East Branch Briar Creek has elevated levels of lead and nitrates.

==Geography and geology==
The elevation of East Branch Briar Creek near its mouth is 499 ft above sea level. The elevation of the creek's source is slightly over 1000 ft.

The southern reaches of the watershed of East Branch Briar Creek are over calcareous shale and limestone. The central part of the watershed is on siltstone and shale and the watershed's northern reaches are on mudstone and sandstone.

The soil on East Branch Briar Creek near Briar Creek Lake is of the Holly Series, which is a silt loam. Closer to the creek's source, the Albrights Series is found. This soil series is a gravelly silt loam.

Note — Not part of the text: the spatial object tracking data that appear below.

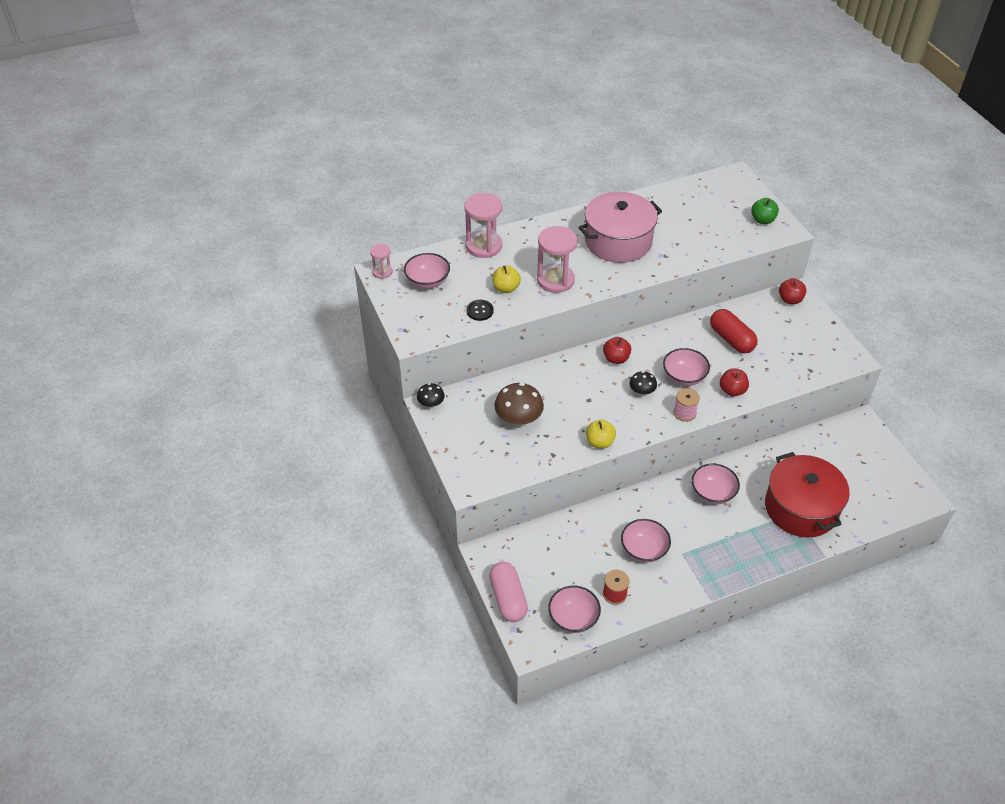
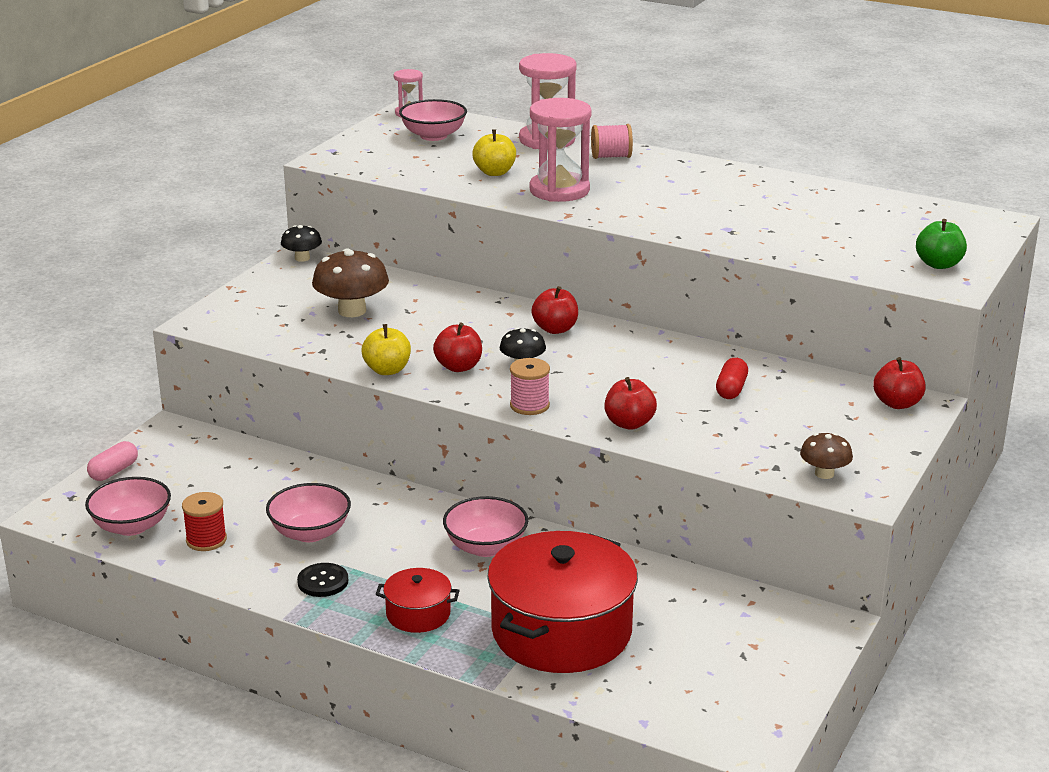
camera: 50 degrees right, 20 degrees down
black button [467,300,494,321] -> black button moved to [297,563,348,597]
pink capsule [489,562,528,622] -> pink capsule [87,441,138,481], size x0.58
pink pot [578,192,662,263] -> none
pink bowl [663,348,710,386] -> none
red capsule [710,309,758,353] -> red capsule [716,358,748,399], size x0.58
none -> red pot [376,568,460,633]
none -> red apple [433,323,482,372]
none -> pink spool [591,124,633,159]
none -> brown mushroom [800,433,853,479]

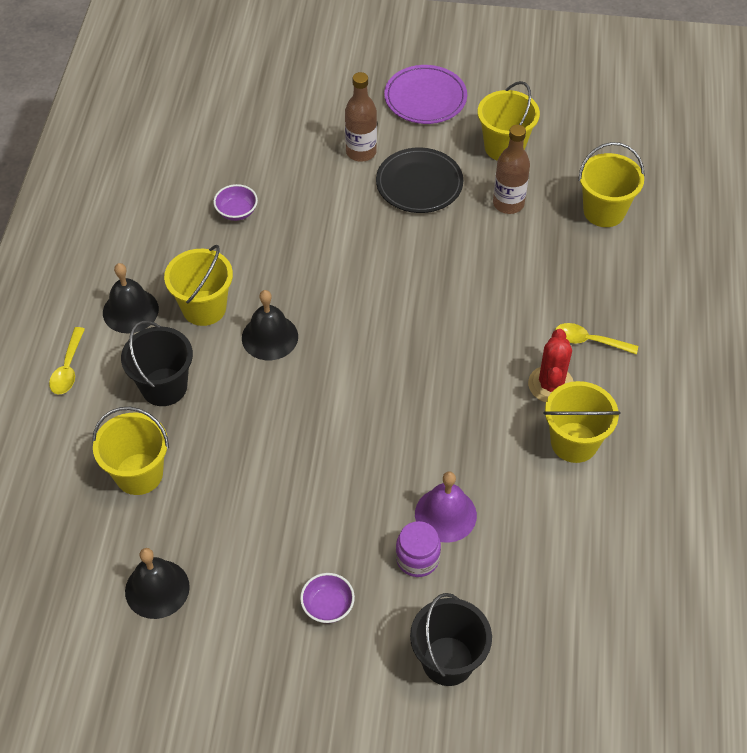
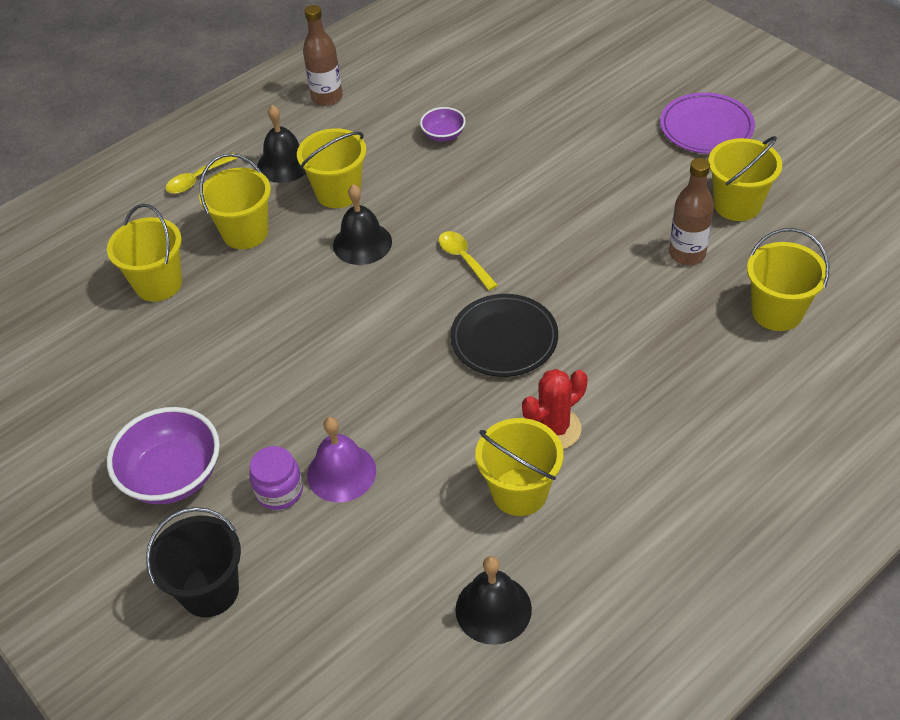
camera: 45 degrees right, 5 degrees down
black bucket [121,320,193,406] -> yellow bucket [199,153,271,249]
black bell [125,548,190,619] -> black bell moved to [455,556,532,645]
purple bowl [300,573,355,623] -> purple bowl [107,407,220,504], size x1.92
brown bottle [345,72,377,162] -> brown bottle moved to [303,5,343,106]
black plate [376,147,463,213] -> black plate moved to [450,294,558,377]
yellow spoon [555,323,638,355] -> yellow spoon moved to [439,231,498,291]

There are large amounts of stream alluvium and colluvium on East Branch Briar Creek.

==Watershed==
The watershed of East Branch Briar Creek has an area of 15.10 sqmi. Much of the watershed is in Briar Creek Township, but a small part is in Berwick. The eastern part of the watershed is in Salem Township, Luzerne County.

==History==
East Branch Briar Creek flooded in 1955, causing the communities of Berwick and Foundryville $75,000 in damage. As a response to this and other flooding incidents, the construction of the Briar Creek Lake was planned in 1967.

A woman fell into East Branch Briar Creek and drowned on April 23, 1973.

There are a number of former quarries on the northern side of a ridge that is to the south of East Branch Briar Creek. One of these quarries was used to get stone for making agricultural lime.

==Biology==
East Branch Briar Creek is designated as a coldwater fishery. Wild trout reproduce naturally in the creek upstream of Briar Creek Lake.

There are forested corridors along East Branch Briar Creek. These are described in the Briar Creek coldwater conservation plan as "very important" to the ecology of the watershed of Briar Creek. The Columbia County Natural Areas Inventory describes these corridors as "some of the most important features in this township [Briar Creek Township]".